Pass comments from Nicole.
Consider the scenarios:
A) 1542: Scanning an entire folder for multiple files User scans /random_path/models, which contains LlamaCorn.gguf (and other models) LlamaCorn (and other models) show up in the app, yay Cmiiw: at this point, the corresponding model.json is autogenerated and placed in Jan App Directory Users can edit this App Dir > model.json to change default Jan configs for LlamaCorn
B) 1382: Configuring 1 specific file (which is actually a subscenario of A) Rather than scanning an entire folder, user wants to explicitly add only 1 model in /random_path/model to Jan In this case, user creates a model.json in Jan App Directory, and sets the correct source_url / reference / symlink LlamaCorn shows up in the app, yay
Note: the modelfile in A.3 is the same as B2.
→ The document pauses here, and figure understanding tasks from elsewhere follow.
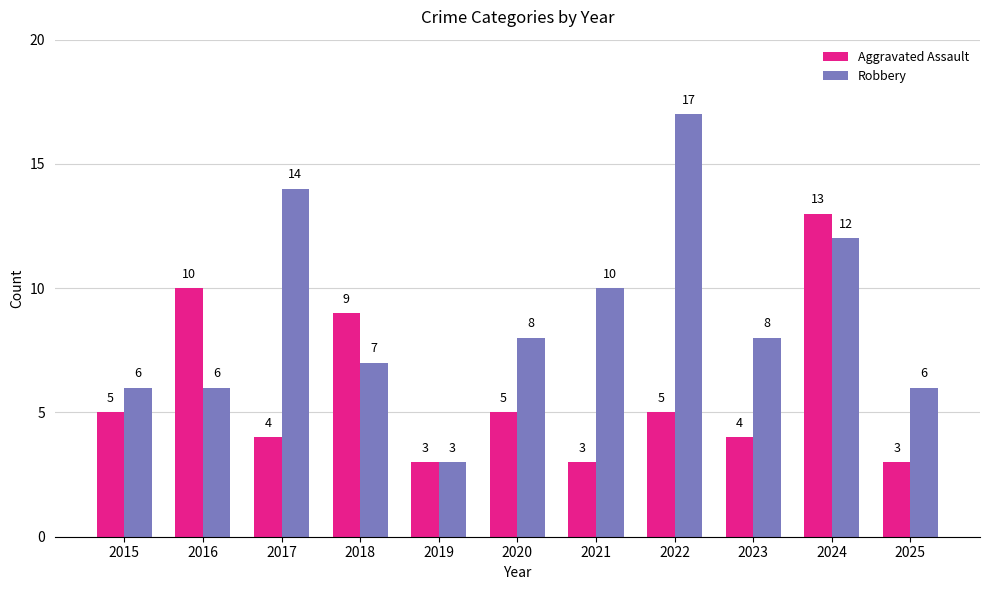

How many values in the Aggravated Assault series are below 5?

5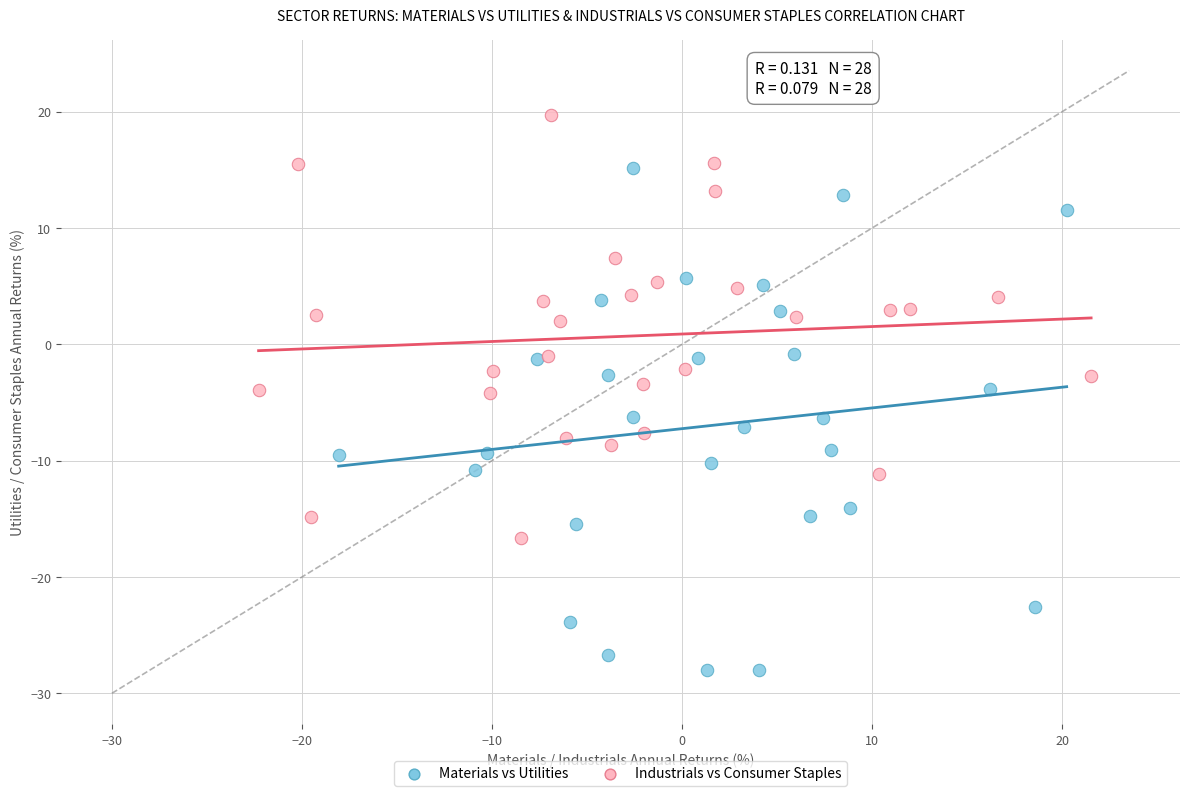

Which series reaches the minimum Y coordinate?

Materials vs Utilities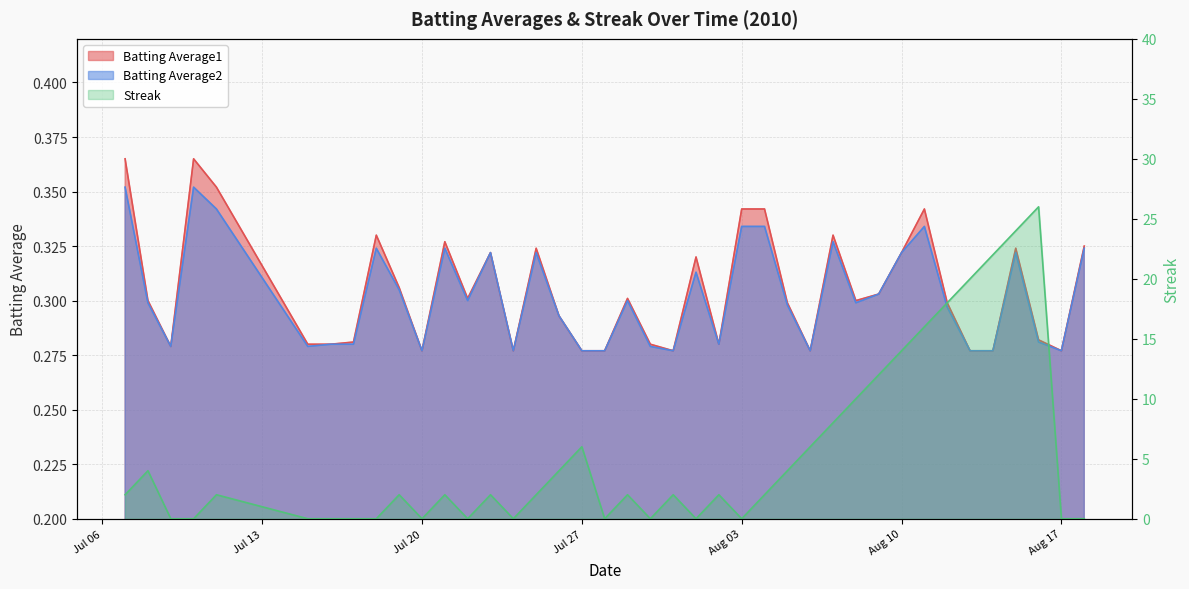

What is the label of the 2nd point from the right?

Aug 17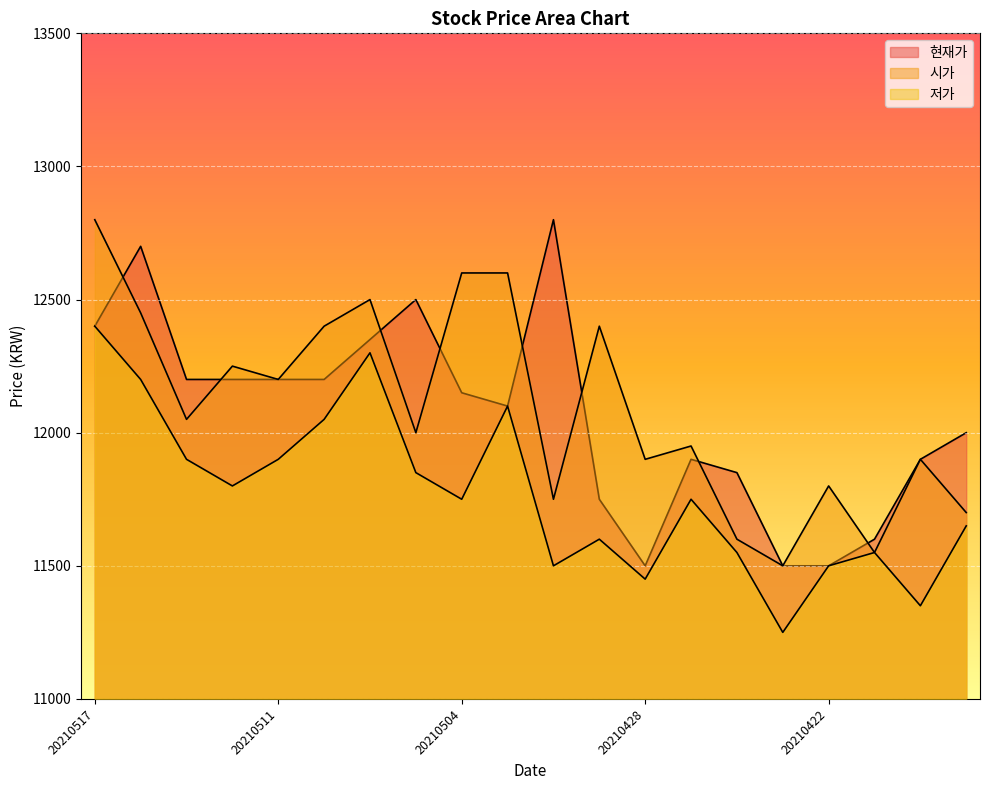

Where is the first local maximum for 현재가?

20210514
So the 2 issues likely share implementation detail, but are very different use cases and user flows. We should allow this level of flexibility & freedom when it comes to folder mgmt
Jan should never create ~/jan
, nor should it ever create ~/.jan
, as this defeats the purpose of this discussion. (satisfying user preferences and platform conventions)
Jan could test if the environment variable $JAN_HOME
$XDG_DATA_HOME
is set, if not, fall back to ~/.local/share
. Then, check for janroot, and if it does not exist, create it. It could do the same with other platforms' environment variables. This could go in startup code that could run before anything else. If setting a custom location in the gui is preferred, jan could place a file or symlink in its config directory that points to where to look first. If that target folder does not exist, fall back to the environment variable methods.
+1 on not using ~/jan
or ~/.jan
on Linux. Very, very, very bad practice.
Everything is on main now & ready to be released tomorrow yayayay, good work everyone!!